Assignment :: All entries below need to be written out exactly, but without their pictures.

Records to use ::
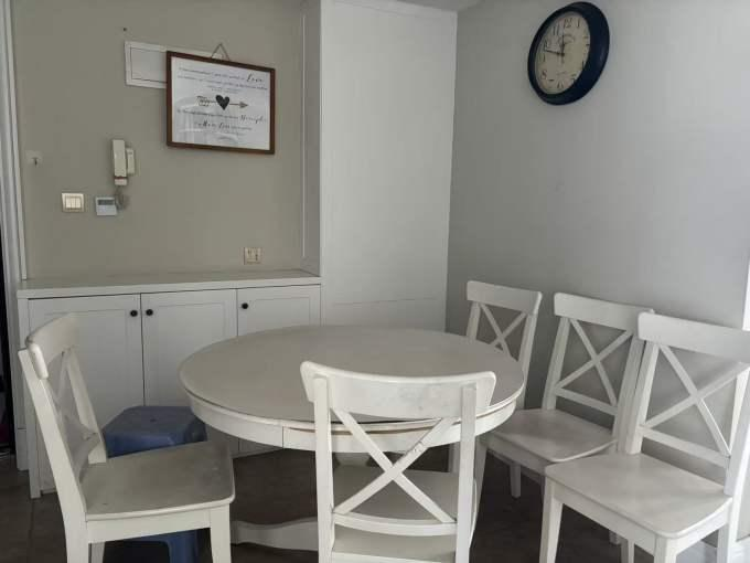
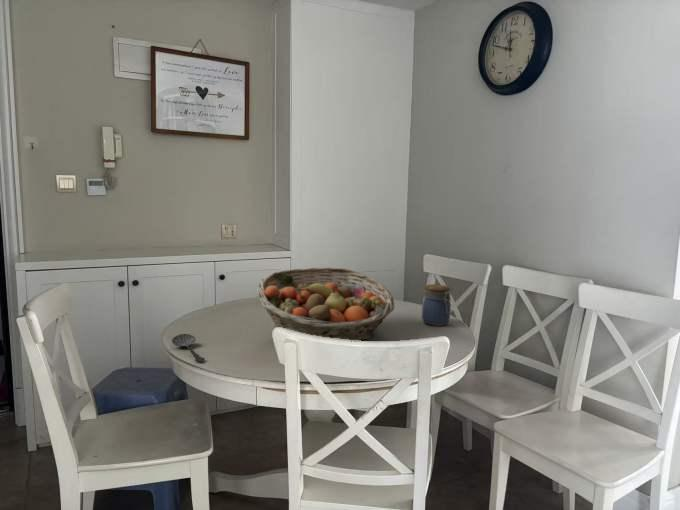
+ jar [421,283,452,327]
+ spoon [171,333,206,363]
+ fruit basket [257,266,395,341]
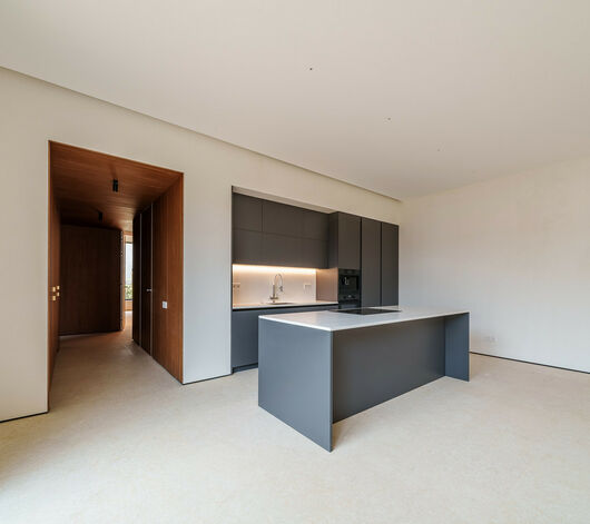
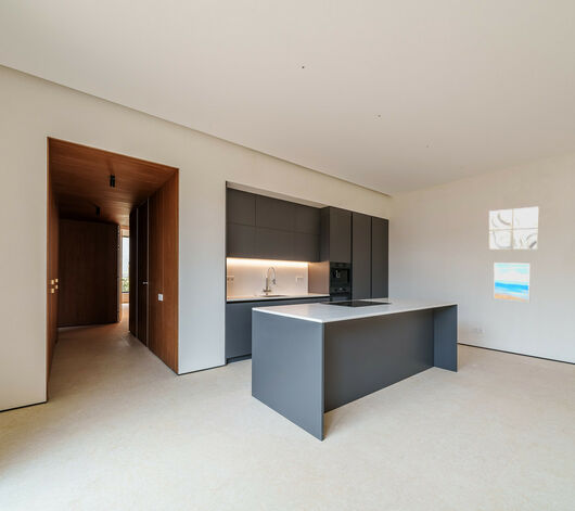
+ wall art [493,261,532,303]
+ wall art [488,206,539,251]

Solution for this problem ::
+ jar [421,283,452,327]
+ spoon [171,333,206,363]
+ fruit basket [257,266,395,341]
+ wall art [493,261,532,303]
+ wall art [488,206,539,251]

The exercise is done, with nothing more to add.